Minori rigidità sono necessarie nella fase in corso di grande trasformazione tecnologica e industriale per assecondare un’efficiente riallocazione delle forze di lavoro verso le nuove domande di competenze delle imprese, che sia pur sempre accompagnata da tutele dei redditi durante l’ardua transizione. La rigidità dell’occupazione è servita durante la pandemia per tamponare le disastrose conseguenze di una situazione eccezionale, ma si è entrati in una nuova fase di aggiustamenti in cui bisogna facilitare i processi di rinnovamento del sistema produttivo, superando le molte rigidità e contando sulla finanza pubblica meno che nel recente passato.

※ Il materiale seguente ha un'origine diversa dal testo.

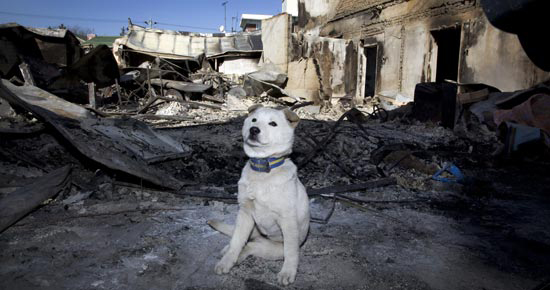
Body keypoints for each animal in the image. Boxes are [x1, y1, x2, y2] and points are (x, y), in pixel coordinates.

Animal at [209, 105, 310, 286]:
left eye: (273, 123)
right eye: (254, 120)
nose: (254, 129)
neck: (263, 171)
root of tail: (260, 237)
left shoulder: (288, 221)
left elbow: (291, 252)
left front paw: (288, 272)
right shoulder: (245, 214)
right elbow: (236, 241)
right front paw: (227, 261)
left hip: (273, 249)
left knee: (251, 246)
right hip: (252, 230)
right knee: (242, 241)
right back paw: (228, 252)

Il ritorno all’equilibrio di bilancio e alla riduzione del macigno del debito pubblico non sono rinviabili sine die, non tanto perché richiesti dal Patto di Stabilità, quanto per la vulnerabilità della crescita economica all’instabile atteggiamento dei mercati finanziari e alle deboli prospettive della congiuntura interna ed europea nei prossimi anni. Resta poco spazio per l’assistenzialismo che non genera né crescita economica, né sviluppo di una società attiva. Maggiore assistenzialismo in futuro non è possibile se non sottraendo risorse a impieghi più produttivi per lo sviluppo futuro. Occorre frenare queste tendenze, ma il populismo delle facili elargizioni ai supposti bisognosi a spese di un bilancio in deficit è sempre dietro l’angolo e pronto a riapparire a ogni tornata elettorale. Contrastarlo con misure intelligenti e selettive di sostegno, dove necessario, significa investire maggiori risorse per il benessere futuro.